In misure diverse da tutti i bilaterali condotti da BHollande con i maggiori alleati della Francia è uscito un aiuto concreto alla guerra dichiarata da Hollande all’Isis all’indomani degli attacchi del 13 novembre a Parigi.
Da tutti, tranne che dal bilaterale con il premier italiano Matteo Renzi. Per ora, infatti, l’Italia riesce a restare fuori dalla rosa dei nuovi impegni militari internazionali contro l’Isis. Nell’incontro con Francois Hollande all’Eliseo, Matteo Renzi ha messo sul piatto una disponibilità di massima a rafforzare il contingente italiano in Libano per alleggerire il carico militare dei francesi. Si parla di 100-150 militari in più ma non c’è nulla di deciso e l’ipotesi resta remota a Palazzo Chigi, dove prevalgono nervosismo e riluttanza rispetto a un nuovo impegno militare italiano di qualunque genere.

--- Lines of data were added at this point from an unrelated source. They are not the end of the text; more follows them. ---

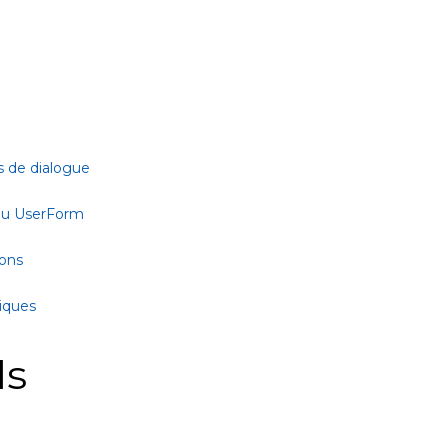
s de dialogue
 ou UserForm
ions
tiques
ls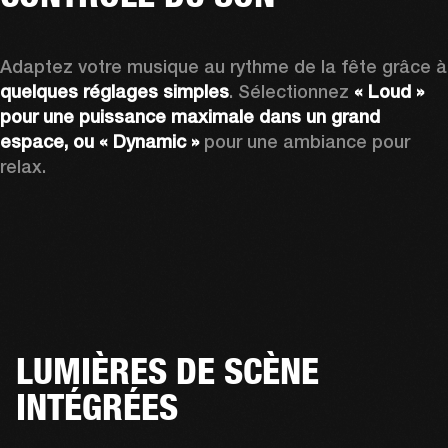
Adaptez vo
quelques réglages simples
. Sélectionnez 
« Loud » 
pour une puissance maximale dans un grand 
espace, ou « Dynamic » 
pour une ambiance pour 
relax.
LUMIÈRES DE SCÈNE
INTÉGRÉES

Renzi non segue Hollande. Non l’ha fatto dall’inizio di questa tragica storia, rifiutando l’uso della parola ‘guerra’, evitando i toni allarmistici, scegliendo una linea diplomatica che tiene l’Italia ferma agli impegni già presi in uno scacchiere internazionale che invece è in movimento e subbuglio dopo i fatti di Parigi. All’Eliseo, nel corso di un bilaterale a colazione durato poco più di mezz’ora, caffè e croissant francesi ad alleviare la pena del momento, Renzi si è trovato di fronte un Hollande senza richieste precise verso Roma. Segno che la Francia non si aspetta nulla da Roma, se non quello che è stato promesso: collaborazione nei controlli di polizia e intelligence e poi – ma solo se serve – un aiuto in Libano.
Così la missione del premier italiano in Francia è servita più che altro a ribadire che per l’Italia è necessario un allargamento della coalizione internazionale contro l’Isis alla Russia. La risposta in effetti arriva a sera dopo l’incontro di Hollande con Putin a Mosca. Ma per Roma non basta. Perché il governo italiano chiede una “cabina di regia unica” della coalizione internazionale, per elaborare una strategia comune e lungimirante. E resta scettica rispetto all’iniziativa francese, che Renzi più volte ha paragonato all’attacco unilaterale deciso quattro anni fa in Libia.